▶ **Collected data**
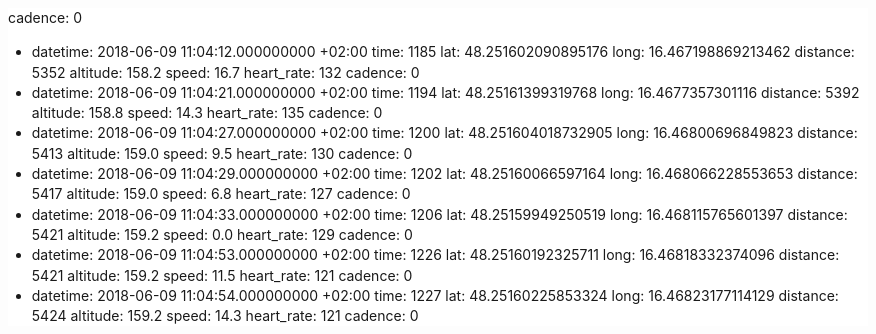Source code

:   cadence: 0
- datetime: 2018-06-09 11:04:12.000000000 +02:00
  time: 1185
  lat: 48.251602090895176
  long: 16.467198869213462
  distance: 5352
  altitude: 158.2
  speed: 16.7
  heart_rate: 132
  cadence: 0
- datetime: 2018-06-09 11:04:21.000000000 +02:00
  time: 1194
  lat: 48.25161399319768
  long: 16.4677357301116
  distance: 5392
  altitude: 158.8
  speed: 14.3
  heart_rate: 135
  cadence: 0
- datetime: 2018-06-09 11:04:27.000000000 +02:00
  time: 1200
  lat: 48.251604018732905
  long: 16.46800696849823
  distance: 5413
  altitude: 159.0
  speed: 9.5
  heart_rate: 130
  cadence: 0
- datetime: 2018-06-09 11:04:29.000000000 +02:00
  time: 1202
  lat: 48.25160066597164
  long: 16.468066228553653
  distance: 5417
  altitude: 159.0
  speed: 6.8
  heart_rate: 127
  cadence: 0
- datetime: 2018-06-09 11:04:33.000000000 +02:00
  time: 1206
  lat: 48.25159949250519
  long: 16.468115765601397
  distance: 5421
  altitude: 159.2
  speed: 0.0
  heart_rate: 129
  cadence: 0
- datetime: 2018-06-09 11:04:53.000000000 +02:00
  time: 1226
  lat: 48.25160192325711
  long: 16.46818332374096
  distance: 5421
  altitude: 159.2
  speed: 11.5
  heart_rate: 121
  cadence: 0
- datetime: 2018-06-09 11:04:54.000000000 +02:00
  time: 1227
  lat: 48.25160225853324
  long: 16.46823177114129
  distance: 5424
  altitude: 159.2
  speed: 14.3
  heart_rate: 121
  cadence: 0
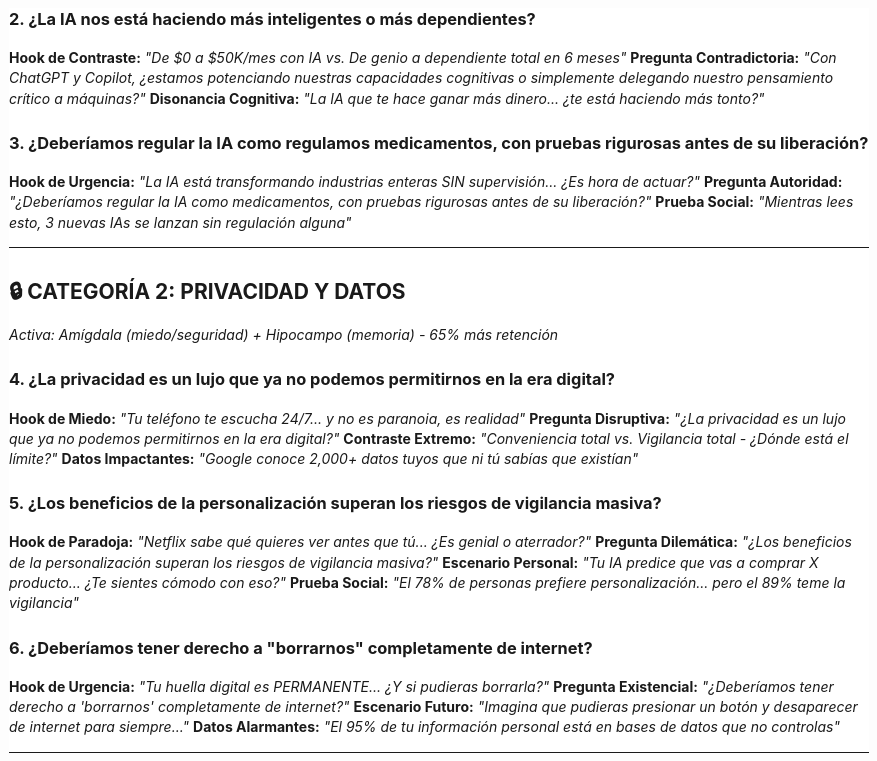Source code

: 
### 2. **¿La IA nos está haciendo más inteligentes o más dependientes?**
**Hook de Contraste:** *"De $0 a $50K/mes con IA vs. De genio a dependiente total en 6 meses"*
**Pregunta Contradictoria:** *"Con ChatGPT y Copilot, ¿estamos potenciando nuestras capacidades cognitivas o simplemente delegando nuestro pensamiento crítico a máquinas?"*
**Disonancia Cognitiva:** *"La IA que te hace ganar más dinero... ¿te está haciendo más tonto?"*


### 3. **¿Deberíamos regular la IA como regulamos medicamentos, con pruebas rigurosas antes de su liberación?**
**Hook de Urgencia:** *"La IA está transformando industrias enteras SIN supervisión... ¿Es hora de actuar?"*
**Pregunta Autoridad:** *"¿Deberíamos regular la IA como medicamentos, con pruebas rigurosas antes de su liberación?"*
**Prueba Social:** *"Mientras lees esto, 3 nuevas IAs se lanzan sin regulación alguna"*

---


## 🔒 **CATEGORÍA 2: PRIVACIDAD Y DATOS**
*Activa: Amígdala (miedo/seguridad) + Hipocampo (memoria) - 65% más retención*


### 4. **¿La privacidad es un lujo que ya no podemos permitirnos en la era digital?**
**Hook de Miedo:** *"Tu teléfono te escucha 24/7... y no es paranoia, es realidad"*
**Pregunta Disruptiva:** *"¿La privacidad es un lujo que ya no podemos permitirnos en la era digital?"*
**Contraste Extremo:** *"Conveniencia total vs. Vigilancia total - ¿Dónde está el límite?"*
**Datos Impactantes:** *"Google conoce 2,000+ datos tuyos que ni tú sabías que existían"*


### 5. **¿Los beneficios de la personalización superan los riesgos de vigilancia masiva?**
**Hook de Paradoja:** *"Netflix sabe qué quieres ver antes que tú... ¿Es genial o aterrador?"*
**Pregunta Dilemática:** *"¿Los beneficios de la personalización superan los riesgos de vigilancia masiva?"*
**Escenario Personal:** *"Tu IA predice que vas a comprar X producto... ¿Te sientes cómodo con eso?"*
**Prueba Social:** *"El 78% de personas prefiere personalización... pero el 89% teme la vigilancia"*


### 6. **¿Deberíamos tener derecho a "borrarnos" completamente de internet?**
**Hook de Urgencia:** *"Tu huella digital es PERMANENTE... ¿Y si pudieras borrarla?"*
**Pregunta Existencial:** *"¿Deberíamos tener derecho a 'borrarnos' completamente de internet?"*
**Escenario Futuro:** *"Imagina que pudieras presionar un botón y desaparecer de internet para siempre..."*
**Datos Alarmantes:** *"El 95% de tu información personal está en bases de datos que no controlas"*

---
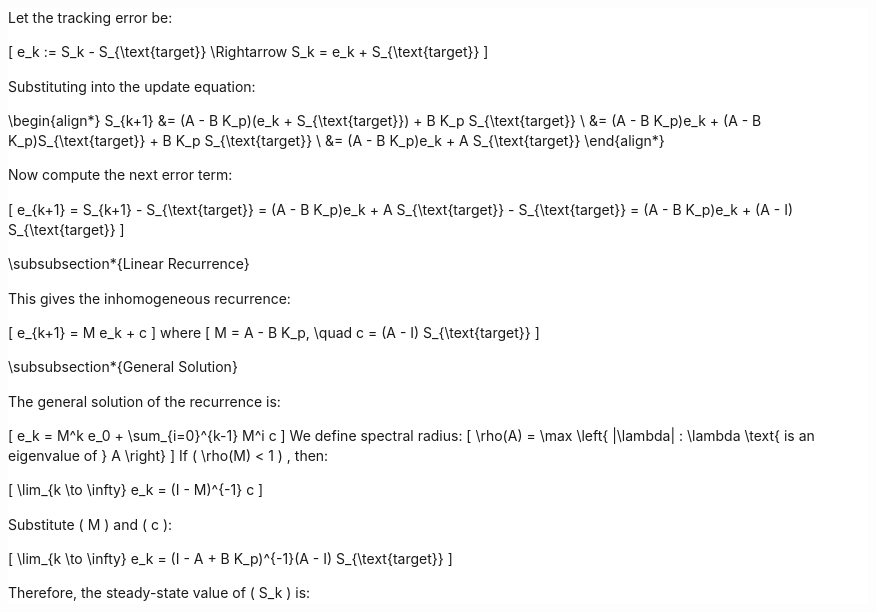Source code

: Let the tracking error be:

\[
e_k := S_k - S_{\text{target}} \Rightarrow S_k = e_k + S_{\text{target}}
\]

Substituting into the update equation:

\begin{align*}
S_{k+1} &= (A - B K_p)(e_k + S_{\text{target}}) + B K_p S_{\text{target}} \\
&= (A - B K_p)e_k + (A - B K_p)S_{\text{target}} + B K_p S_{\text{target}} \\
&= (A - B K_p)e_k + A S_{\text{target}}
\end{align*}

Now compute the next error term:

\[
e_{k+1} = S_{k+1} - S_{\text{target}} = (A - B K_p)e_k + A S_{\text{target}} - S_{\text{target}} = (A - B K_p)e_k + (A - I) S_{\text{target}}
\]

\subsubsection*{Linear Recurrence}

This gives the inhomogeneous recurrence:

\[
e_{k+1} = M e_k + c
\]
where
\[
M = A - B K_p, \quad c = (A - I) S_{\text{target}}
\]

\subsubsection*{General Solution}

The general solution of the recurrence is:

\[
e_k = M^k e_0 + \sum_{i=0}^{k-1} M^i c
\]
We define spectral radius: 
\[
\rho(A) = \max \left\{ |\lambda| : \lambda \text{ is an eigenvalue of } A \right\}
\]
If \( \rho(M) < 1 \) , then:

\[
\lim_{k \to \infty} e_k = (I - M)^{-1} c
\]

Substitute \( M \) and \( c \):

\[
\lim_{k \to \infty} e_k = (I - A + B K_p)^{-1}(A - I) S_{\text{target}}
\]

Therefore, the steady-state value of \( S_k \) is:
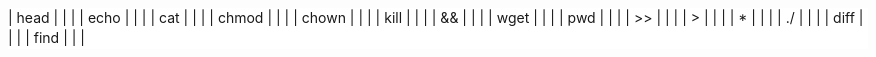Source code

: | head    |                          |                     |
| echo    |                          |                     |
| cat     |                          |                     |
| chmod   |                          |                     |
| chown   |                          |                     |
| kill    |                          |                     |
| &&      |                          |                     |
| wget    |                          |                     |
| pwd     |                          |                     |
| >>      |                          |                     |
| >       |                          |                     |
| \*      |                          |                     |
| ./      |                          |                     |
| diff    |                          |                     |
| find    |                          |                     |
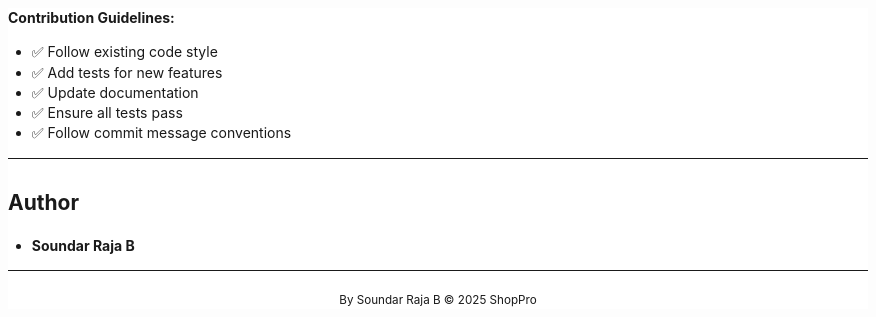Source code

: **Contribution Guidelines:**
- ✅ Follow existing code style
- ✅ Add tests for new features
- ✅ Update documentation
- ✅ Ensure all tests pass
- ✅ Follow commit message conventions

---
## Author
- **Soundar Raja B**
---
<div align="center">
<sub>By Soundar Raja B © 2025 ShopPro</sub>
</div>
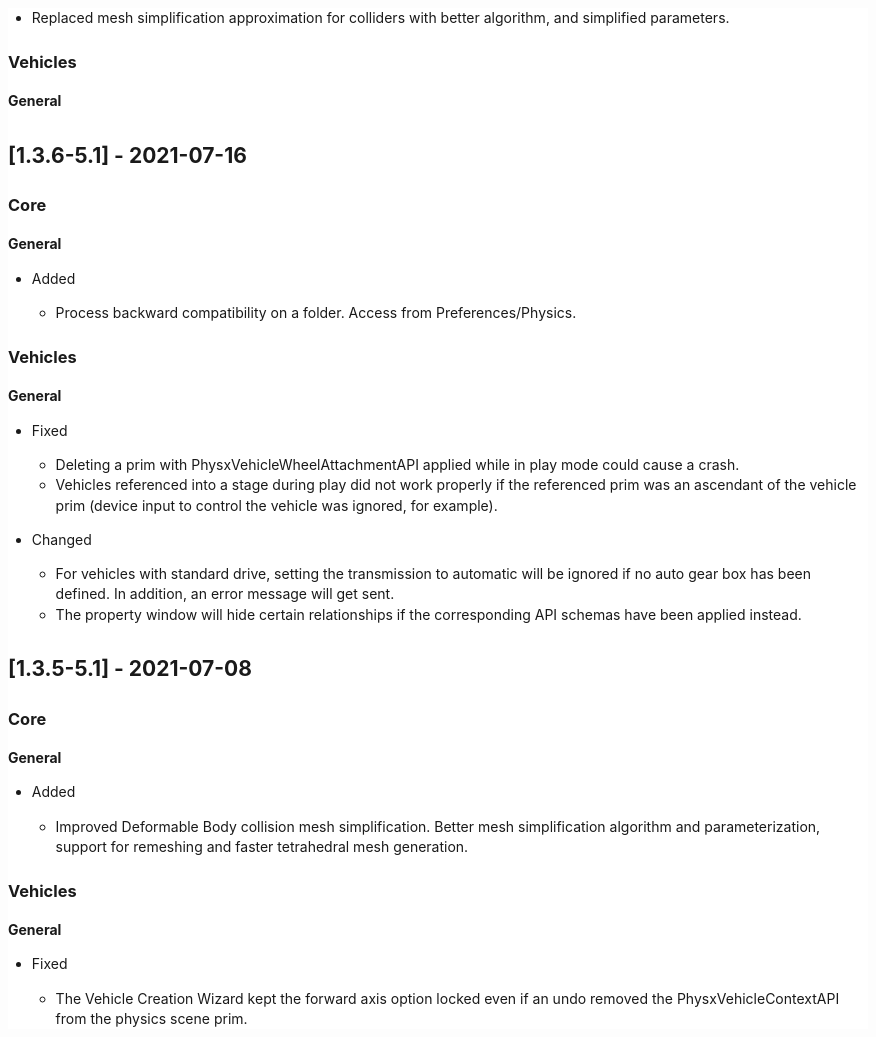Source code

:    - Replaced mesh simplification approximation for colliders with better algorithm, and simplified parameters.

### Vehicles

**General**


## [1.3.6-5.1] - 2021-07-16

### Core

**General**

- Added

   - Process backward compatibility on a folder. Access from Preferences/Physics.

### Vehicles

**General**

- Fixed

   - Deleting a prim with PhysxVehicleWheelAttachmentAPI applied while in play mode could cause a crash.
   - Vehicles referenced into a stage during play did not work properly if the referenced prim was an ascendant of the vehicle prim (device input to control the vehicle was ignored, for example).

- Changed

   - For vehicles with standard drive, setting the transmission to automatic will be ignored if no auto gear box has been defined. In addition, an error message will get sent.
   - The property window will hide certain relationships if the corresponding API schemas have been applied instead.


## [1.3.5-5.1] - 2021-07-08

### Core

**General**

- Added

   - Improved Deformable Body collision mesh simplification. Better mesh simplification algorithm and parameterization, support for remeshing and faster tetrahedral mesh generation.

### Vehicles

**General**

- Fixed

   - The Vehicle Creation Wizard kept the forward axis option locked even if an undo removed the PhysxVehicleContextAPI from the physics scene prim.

▶ **Aim of the exercise**
Return every entry above word for word, leaving pictures out.

▶ **Problem solution**
Source code

:   cadence: 0
- datetime: 2018-06-09 11:04:12.000000000 +02:00
  time: 1185
  lat: 48.251602090895176
  long: 16.467198869213462
  distance: 5352
  altitude: 158.2
  speed: 16.7
  heart_rate: 132
  cadence: 0
- datetime: 2018-06-09 11:04:21.000000000 +02:00
  time: 1194
  lat: 48.25161399319768
  long: 16.4677357301116
  distance: 5392
  altitude: 158.8
  speed: 14.3
  heart_rate: 135
  cadence: 0
- datetime: 2018-06-09 11:04:27.000000000 +02:00
  time: 1200
  lat: 48.251604018732905
  long: 16.46800696849823
  distance: 5413
  altitude: 159.0
  speed: 9.5
  heart_rate: 130
  cadence: 0
- datetime: 2018-06-09 11:04:29.000000000 +02:00
  time: 1202
  lat: 48.25160066597164
  long: 16.468066228553653
  distance: 5417
  altitude: 159.0
  speed: 6.8
  heart_rate: 127
  cadence: 0
- datetime: 2018-06-09 11:04:33.000000000 +02:00
  time: 1206
  lat: 48.25159949250519
  long: 16.468115765601397
  distance: 5421
  altitude: 159.2
  speed: 0.0
  heart_rate: 129
  cadence: 0
- datetime: 2018-06-09 11:04:53.000000000 +02:00
  time: 1226
  lat: 48.25160192325711
  long: 16.46818332374096
  distance: 5421
  altitude: 159.2
  speed: 11.5
  heart_rate: 121
  cadence: 0
- datetime: 2018-06-09 11:04:54.000000000 +02:00
  time: 1227
  lat: 48.25160225853324
  long: 16.46823177114129
  distance: 5424
  altitude: 159.2
  speed: 14.3
  heart_rate: 121
  cadence: 0
Source code

: 
### 2. **¿La IA nos está haciendo más inteligentes o más dependientes?**
**Hook de Contraste:** *"De $0 a $50K/mes con IA vs. De genio a dependiente total en 6 meses"*
**Pregunta Contradictoria:** *"Con ChatGPT y Copilot, ¿estamos potenciando nuestras capacidades cognitivas o simplemente delegando nuestro pensamiento crítico a máquinas?"*
**Disonancia Cognitiva:** *"La IA que te hace ganar más dinero... ¿te está haciendo más tonto?"*


### 3. **¿Deberíamos regular la IA como regulamos medicamentos, con pruebas rigurosas antes de su liberación?**
**Hook de Urgencia:** *"La IA está transformando industrias enteras SIN supervisión... ¿Es hora de actuar?"*
**Pregunta Autoridad:** *"¿Deberíamos regular la IA como medicamentos, con pruebas rigurosas antes de su liberación?"*
**Prueba Social:** *"Mientras lees esto, 3 nuevas IAs se lanzan sin regulación alguna"*

---


## 🔒 **CATEGORÍA 2: PRIVACIDAD Y DATOS**
*Activa: Amígdala (miedo/seguridad) + Hipocampo (memoria) - 65% más retención*


### 4. **¿La privacidad es un lujo que ya no podemos permitirnos en la era digital?**
**Hook de Miedo:** *"Tu teléfono te escucha 24/7... y no es paranoia, es realidad"*
**Pregunta Disruptiva:** *"¿La privacidad es un lujo que ya no podemos permitirnos en la era digital?"*
**Contraste Extremo:** *"Conveniencia total vs. Vigilancia total - ¿Dónde está el límite?"*
**Datos Impactantes:** *"Google conoce 2,000+ datos tuyos que ni tú sabías que existían"*


### 5. **¿Los beneficios de la personalización superan los riesgos de vigilancia masiva?**
**Hook de Paradoja:** *"Netflix sabe qué quieres ver antes que tú... ¿Es genial o aterrador?"*
**Pregunta Dilemática:** *"¿Los beneficios de la personalización superan los riesgos de vigilancia masiva?"*
**Escenario Personal:** *"Tu IA predice que vas a comprar X producto... ¿Te sientes cómodo con eso?"*
**Prueba Social:** *"El 78% de personas prefiere personalización... pero el 89% teme la vigilancia"*


### 6. **¿Deberíamos tener derecho a "borrarnos" completamente de internet?**
**Hook de Urgencia:** *"Tu huella digital es PERMANENTE... ¿Y si pudieras borrarla?"*
**Pregunta Existencial:** *"¿Deberíamos tener derecho a 'borrarnos' completamente de internet?"*
**Escenario Futuro:** *"Imagina que pudieras presionar un botón y desaparecer de internet para siempre..."*
**Datos Alarmantes:** *"El 95% de tu información personal está en bases de datos que no controlas"*

---
Source code

: Let the tracking error be:

\[
e_k := S_k - S_{\text{target}} \Rightarrow S_k = e_k + S_{\text{target}}
\]

Substituting into the update equation:

\begin{align*}
S_{k+1} &= (A - B K_p)(e_k + S_{\text{target}}) + B K_p S_{\text{target}} \\
&= (A - B K_p)e_k + (A - B K_p)S_{\text{target}} + B K_p S_{\text{target}} \\
&= (A - B K_p)e_k + A S_{\text{target}}
\end{align*}

Now compute the next error term:

\[
e_{k+1} = S_{k+1} - S_{\text{target}} = (A - B K_p)e_k + A S_{\text{target}} - S_{\text{target}} = (A - B K_p)e_k + (A - I) S_{\text{target}}
\]

\subsubsection*{Linear Recurrence}

This gives the inhomogeneous recurrence:

\[
e_{k+1} = M e_k + c
\]
where
\[
M = A - B K_p, \quad c = (A - I) S_{\text{target}}
\]

\subsubsection*{General Solution}

The general solution of the recurrence is:

\[
e_k = M^k e_0 + \sum_{i=0}^{k-1} M^i c
\]
We define spectral radius: 
\[
\rho(A) = \max \left\{ |\lambda| : \lambda \text{ is an eigenvalue of } A \right\}
\]
If \( \rho(M) < 1 \) , then:

\[
\lim_{k \to \infty} e_k = (I - M)^{-1} c
\]

Substitute \( M \) and \( c \):

\[
\lim_{k \to \infty} e_k = (I - A + B K_p)^{-1}(A - I) S_{\text{target}}
\]

Therefore, the steady-state value of \( S_k \) is:
Source code

: | head    |                          |                     |
| echo    |                          |                     |
| cat     |                          |                     |
| chmod   |                          |                     |
| chown   |                          |                     |
| kill    |                          |                     |
| &&      |                          |                     |
| wget    |                          |                     |
| pwd     |                          |                     |
| >>      |                          |                     |
| >       |                          |                     |
| \*      |                          |                     |
| ./      |                          |                     |
| diff    |                          |                     |
| find    |                          |                     |
Source code

: **Contribution Guidelines:**
- ✅ Follow existing code style
- ✅ Add tests for new features
- ✅ Update documentation
- ✅ Ensure all tests pass
- ✅ Follow commit message conventions

---
## Author
- **Soundar Raja B**
---
<div align="center">
<sub>By Soundar Raja B © 2025 ShopPro</sub>
</div>
Source code

:    - Replaced mesh simplification approximation for colliders with better algorithm, and simplified parameters.

### Vehicles

**General**


## [1.3.6-5.1] - 2021-07-16

### Core

**General**

- Added

   - Process backward compatibility on a folder. Access from Preferences/Physics.

### Vehicles

**General**

- Fixed

   - Deleting a prim with PhysxVehicleWheelAttachmentAPI applied while in play mode could cause a crash.
   - Vehicles referenced into a stage during play did not work properly if the referenced prim was an ascendant of the vehicle prim (device input to control the vehicle was ignored, for example).

- Changed

   - For vehicles with standard drive, setting the transmission to automatic will be ignored if no auto gear box has been defined. In addition, an error message will get sent.
   - The property window will hide certain relationships if the corresponding API schemas have been applied instead.


## [1.3.5-5.1] - 2021-07-08

### Core

**General**

- Added

   - Improved Deformable Body collision mesh simplification. Better mesh simplification algorithm and parameterization, support for remeshing and faster tetrahedral mesh generation.

### Vehicles

**General**

- Fixed

   - The Vehicle Creation Wizard kept the forward axis option locked even if an undo removed the PhysxVehicleContextAPI from the physics scene prim.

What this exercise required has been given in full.